Stored records:
◆ ◆ ◆

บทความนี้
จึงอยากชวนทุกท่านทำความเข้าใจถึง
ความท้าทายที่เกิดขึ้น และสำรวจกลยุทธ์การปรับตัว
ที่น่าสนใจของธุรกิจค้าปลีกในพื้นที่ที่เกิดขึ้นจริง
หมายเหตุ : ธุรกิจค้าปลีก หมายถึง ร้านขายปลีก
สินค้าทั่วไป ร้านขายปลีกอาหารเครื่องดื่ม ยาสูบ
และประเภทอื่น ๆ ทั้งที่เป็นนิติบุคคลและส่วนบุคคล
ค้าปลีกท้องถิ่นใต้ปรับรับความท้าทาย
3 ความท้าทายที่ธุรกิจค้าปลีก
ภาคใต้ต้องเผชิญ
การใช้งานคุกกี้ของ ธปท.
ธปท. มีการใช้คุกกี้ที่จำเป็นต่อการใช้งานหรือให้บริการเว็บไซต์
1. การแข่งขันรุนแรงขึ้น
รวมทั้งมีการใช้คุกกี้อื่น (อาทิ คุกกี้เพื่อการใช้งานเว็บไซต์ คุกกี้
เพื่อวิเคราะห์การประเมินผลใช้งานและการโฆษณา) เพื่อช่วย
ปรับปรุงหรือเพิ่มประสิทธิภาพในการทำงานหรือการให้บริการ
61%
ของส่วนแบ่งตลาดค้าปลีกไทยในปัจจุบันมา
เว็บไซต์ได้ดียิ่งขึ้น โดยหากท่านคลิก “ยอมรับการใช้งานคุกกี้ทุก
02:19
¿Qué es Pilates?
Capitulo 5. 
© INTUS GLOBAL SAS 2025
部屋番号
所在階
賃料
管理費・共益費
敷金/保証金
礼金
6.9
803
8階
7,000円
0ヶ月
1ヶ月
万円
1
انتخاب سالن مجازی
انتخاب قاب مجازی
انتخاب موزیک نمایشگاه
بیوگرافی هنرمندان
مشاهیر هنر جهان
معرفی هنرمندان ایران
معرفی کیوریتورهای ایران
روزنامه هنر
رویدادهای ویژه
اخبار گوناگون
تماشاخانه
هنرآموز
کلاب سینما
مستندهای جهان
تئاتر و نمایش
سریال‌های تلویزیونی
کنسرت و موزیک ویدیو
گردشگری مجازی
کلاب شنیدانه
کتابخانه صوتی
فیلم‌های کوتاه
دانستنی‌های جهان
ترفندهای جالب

◆ ◆ ◆

» GOAL OF THE EXERCISE: Reproduce all data above, unchanged.

» RESULT:
บทความนี้
จึงอยากชวนทุกท่านทำความเข้าใจถึง
ความท้าทายที่เกิดขึ้น และสำรวจกลยุทธ์การปรับตัว
ที่น่าสนใจของธุรกิจค้าปลีกในพื้นที่ที่เกิดขึ้นจริง
หมายเหตุ : ธุรกิจค้าปลีก หมายถึง ร้านขายปลีก
สินค้าทั่วไป ร้านขายปลีกอาหารเครื่องดื่ม ยาสูบ
และประเภทอื่น ๆ ทั้งที่เป็นนิติบุคคลและส่วนบุคคล
ค้าปลีกท้องถิ่นใต้ปรับรับความท้าทาย
3 ความท้าทายที่ธุรกิจค้าปลีก
ภาคใต้ต้องเผชิญ
การใช้งานคุกกี้ของ ธปท.
ธปท. มีการใช้คุกกี้ที่จำเป็นต่อการใช้งานหรือให้บริการเว็บไซต์
1. การแข่งขันรุนแรงขึ้น
รวมทั้งมีการใช้คุกกี้อื่น (อาทิ คุกกี้เพื่อการใช้งานเว็บไซต์ คุกกี้
เพื่อวิเคราะห์การประเมินผลใช้งานและการโฆษณา) เพื่อช่วย
ปรับปรุงหรือเพิ่มประสิทธิภาพในการทำงานหรือการให้บริการ
61%
ของส่วนแบ่งตลาดค้าปลีกไทยในปัจจุบันมา
เว็บไซต์ได้ดียิ่งขึ้น โดยหากท่านคลิก “ยอมรับการใช้งานคุกกี้ทุก
02:19
¿Qué es Pilates?
Capitulo 5. 
© INTUS GLOBAL SAS 2025
部屋番号
所在階
賃料
管理費・共益費
敷金/保証金
礼金
6.9
803
8階
7,000円
0ヶ月
1ヶ月
万円
1
انتخاب سالن مجازی
انتخاب قاب مجازی
انتخاب موزیک نمایشگاه
بیوگرافی هنرمندان
مشاهیر هنر جهان
معرفی هنرمندان ایران
معرفی کیوریتورهای ایران
روزنامه هنر
رویدادهای ویژه
اخبار گوناگون
تماشاخانه
هنرآموز
کلاب سینما
مستندهای جهان
تئاتر و نمایش
سریال‌های تلویزیونی
کنسرت و موزیک ویدیو
گردشگری مجازی
کلاب شنیدانه
کتابخانه صوتی
فیلم‌های کوتاه
دانستنی‌های جهان
ترفندهای جالب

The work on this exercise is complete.